A client who wants to direct their own trades is usually a poor fit for this account type.
Quiz
### What is the defining feature of a managed fee-based account?
- [ ] The client always approves each trade before execution
- [x] Investment decisions are made on a continuing basis by a manager acting within an agreed mandate
- [ ] The account charges commissions only
- [ ] The account can hold only mutual funds
> **Explanation:** A managed account is defined by ongoing discretionary or centrally managed decision-making, not just by its fee format.
### Which statement best describes a wrap account?
- [ ] A commission-only cash account
- [x] A managed account that bundles services such as management, trading, and administration into one recurring fee
- [ ] A tax-free registered account
- [ ] A non-managed account with no advisory input
> **Explanation:** Wrap accounts are a common managed fee-based format with bundled pricing.
### What is an SMA?
- [ ] A split-share managed account
- [ ] A short-term margin agreement
- [x] A separately managed account that holds securities directly for one client
- [ ] A self-directed margin account
> **Explanation:** SMAs provide individual ownership and mandate customization rather than pooled-fund ownership.
### Why is a fair-allocation policy important in managed accounts?
- [ ] Because managed accounts never trade the same securities
- [ ] Because it determines TFSA contribution limits
- [x] Because the dealer may need to allocate the same investment opportunities across multiple managed accounts fairly
- [ ] Because it eliminates all market risk
> **Explanation:** Fair allocation is a core process control where centrally managed investment ideas are shared across client accounts.
### Which client is the weakest fit for a managed fee-based account?
- [ ] A client who wants regular rebalancing and delegated oversight
- [ ] A client with a more complex portfolio and limited time
- [ ] A client comfortable with an agreed investment mandate
- [x] A client who wants to approve every trade personally
> **Explanation:** Managed accounts are designed for delegation.
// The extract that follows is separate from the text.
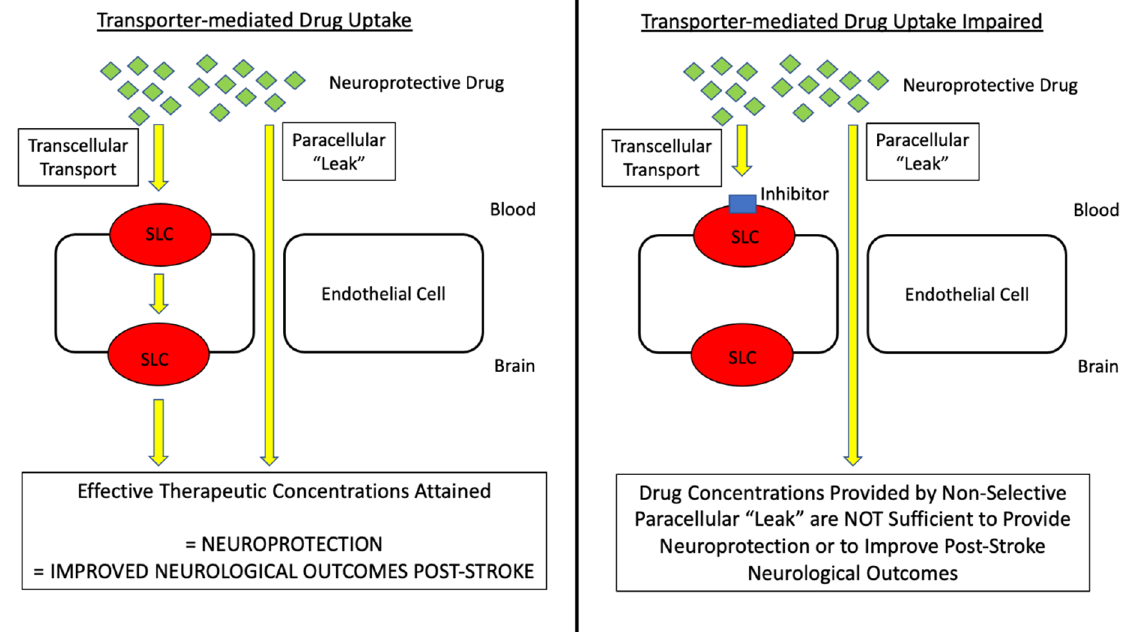
Figure 5. Interplay between SLC Transporter ‐ Mediated Drug Uptake and Passive Paracellular Dif ‐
A client who wants to direct every trade is usually a poor fit.
### Which statement is strongest about model portfolios or robo-managed programs?
- [ ] They are never managed accounts because a human does not approve every trade with the client
- [ ] They are always non-managed because they use ETFs
- [x] They can still be managed-account structures if the portfolio is being adjusted on an ongoing discretionary basis within the agreed mandate
- [ ] They eliminate the need for supervision
> **Explanation:** The management relationship depends on ongoing discretionary implementation, not on whether the method is digital or traditional.
Sample Exam Question
A client wants an advisor to monitor the portfolio continuously, rebalance when needed, and make security-selection decisions without calling for approval every time. The client also accepts a documented mandate and understands that the dealer will supervise the managed program.
Which account type is the strongest fit?
A. A managed fee-based account, because the client wants ongoing discretionary or centrally managed implementation
B. A non-managed fee-based account, because the client wants to approve every trade
C. An order-execution-only account, because the client wants no advisory relationship
D. A commission-only account, because discretion is never allowed in Canada
Correct answer:A.
Explanation: The client is explicitly asking for delegation and continuous management. That is the core use case for a managed fee-based account.